Do not use Agent as your first choice for high-stakes financial, legal, medical, hiring, or account-management decisions. It may help gather background material, but a qualified human should own the decision. You should also avoid giving Agent broad access to email, files, or business systems unless the task is narrow and the risk is acceptable.
For most individual users, Plus is enough to evaluate whether Agent fits your work. If you hit the Agent limit because it is saving you real hours every week, then Pro becomes a business decision rather than a curiosity. For broader model choice, compare this review with our GPT-5 review, GPT-4o review, and all GPT models compared side by side.
The bottom line: ChatGPT Agent is worth using, but not worth blindly trusting. Its best role is supervised execution. Give it a clear goal, limit its permissions, watch the first run, and verify the output before you act.
Frequently asked questions
Is ChatGPT Agent worth it?
Yes, if you use it for bounded workflows that produce work you can verify. It is most useful for research, spreadsheet cleanup, comparison tables, and first-draft deliverables. It is not worth using as an unattended assistant for sensitive accounts or decisions.
Is ChatGPT Agent included with ChatGPT Plus?
OpenAI’s Help Center lists Agent mode as available on Plus, Pro, Business, Enterprise, and Edu plans.[2] It lists the Plus Agent limit as 40 messages per month.[2] That makes Plus the best low-cost way to test Agent before considering a more expensive plan.
Can ChatGPT Agent make purchases or bookings?
It can help research purchases or bookings, and it may navigate parts of a checkout or reservation flow. You should not treat it as a fully trusted buyer. Require confirmation before anything that spends money, changes an account, or sends information to another party.
How is ChatGPT Agent different from Deep Research?
Deep Research is best when the end product is a source-backed report. Agent is broader because it can combine research with browser actions, file work, code execution, and editable outputs. If you only need a report, Deep Research may be cleaner; if you need research plus action, Agent is the better fit.

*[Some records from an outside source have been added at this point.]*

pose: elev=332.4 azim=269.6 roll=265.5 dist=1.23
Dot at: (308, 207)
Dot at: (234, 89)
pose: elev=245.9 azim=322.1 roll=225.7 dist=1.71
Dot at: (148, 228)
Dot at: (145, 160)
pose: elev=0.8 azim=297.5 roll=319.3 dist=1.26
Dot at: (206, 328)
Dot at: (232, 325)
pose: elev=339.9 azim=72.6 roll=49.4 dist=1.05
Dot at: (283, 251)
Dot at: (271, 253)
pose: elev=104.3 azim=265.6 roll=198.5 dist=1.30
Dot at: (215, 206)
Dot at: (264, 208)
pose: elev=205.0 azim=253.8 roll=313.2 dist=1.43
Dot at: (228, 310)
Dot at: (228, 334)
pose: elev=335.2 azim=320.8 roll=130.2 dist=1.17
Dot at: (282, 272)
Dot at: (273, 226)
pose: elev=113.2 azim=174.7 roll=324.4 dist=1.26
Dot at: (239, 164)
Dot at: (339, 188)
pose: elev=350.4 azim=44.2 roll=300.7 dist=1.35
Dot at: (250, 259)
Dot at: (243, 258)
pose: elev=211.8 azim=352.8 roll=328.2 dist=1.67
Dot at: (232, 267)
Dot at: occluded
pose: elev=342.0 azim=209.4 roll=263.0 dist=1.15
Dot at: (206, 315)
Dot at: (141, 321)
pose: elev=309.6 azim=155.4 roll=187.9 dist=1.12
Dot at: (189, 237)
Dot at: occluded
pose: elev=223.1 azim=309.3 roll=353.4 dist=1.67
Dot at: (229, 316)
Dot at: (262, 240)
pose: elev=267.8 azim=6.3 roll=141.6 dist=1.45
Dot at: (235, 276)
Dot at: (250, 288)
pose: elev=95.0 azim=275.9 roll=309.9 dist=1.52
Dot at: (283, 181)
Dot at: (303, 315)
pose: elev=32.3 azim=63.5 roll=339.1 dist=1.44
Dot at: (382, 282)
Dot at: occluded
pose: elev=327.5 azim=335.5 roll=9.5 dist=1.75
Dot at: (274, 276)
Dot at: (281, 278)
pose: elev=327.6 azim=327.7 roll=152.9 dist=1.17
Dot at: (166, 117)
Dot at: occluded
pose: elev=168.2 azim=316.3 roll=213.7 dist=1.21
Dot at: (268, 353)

Is ChatGPT Agent safe for work accounts?
It can be safe for narrow, supervised tasks, but it should not receive broad access by default. OpenAI warns that Agent can access sensitive data and act on your behalf when signed into websites or connected apps.[2] Use the minimum permissions needed, monitor the session, and clear remote browser data after sensitive work.
What is the biggest weakness of ChatGPT Agent?
The biggest weakness is reliability across messy real-world websites. Agent may get blocked, misread an interface, or produce a polished output with hidden mistakes. Its second major weakness is risk: the more accounts and tools you connect, the more careful you need to be.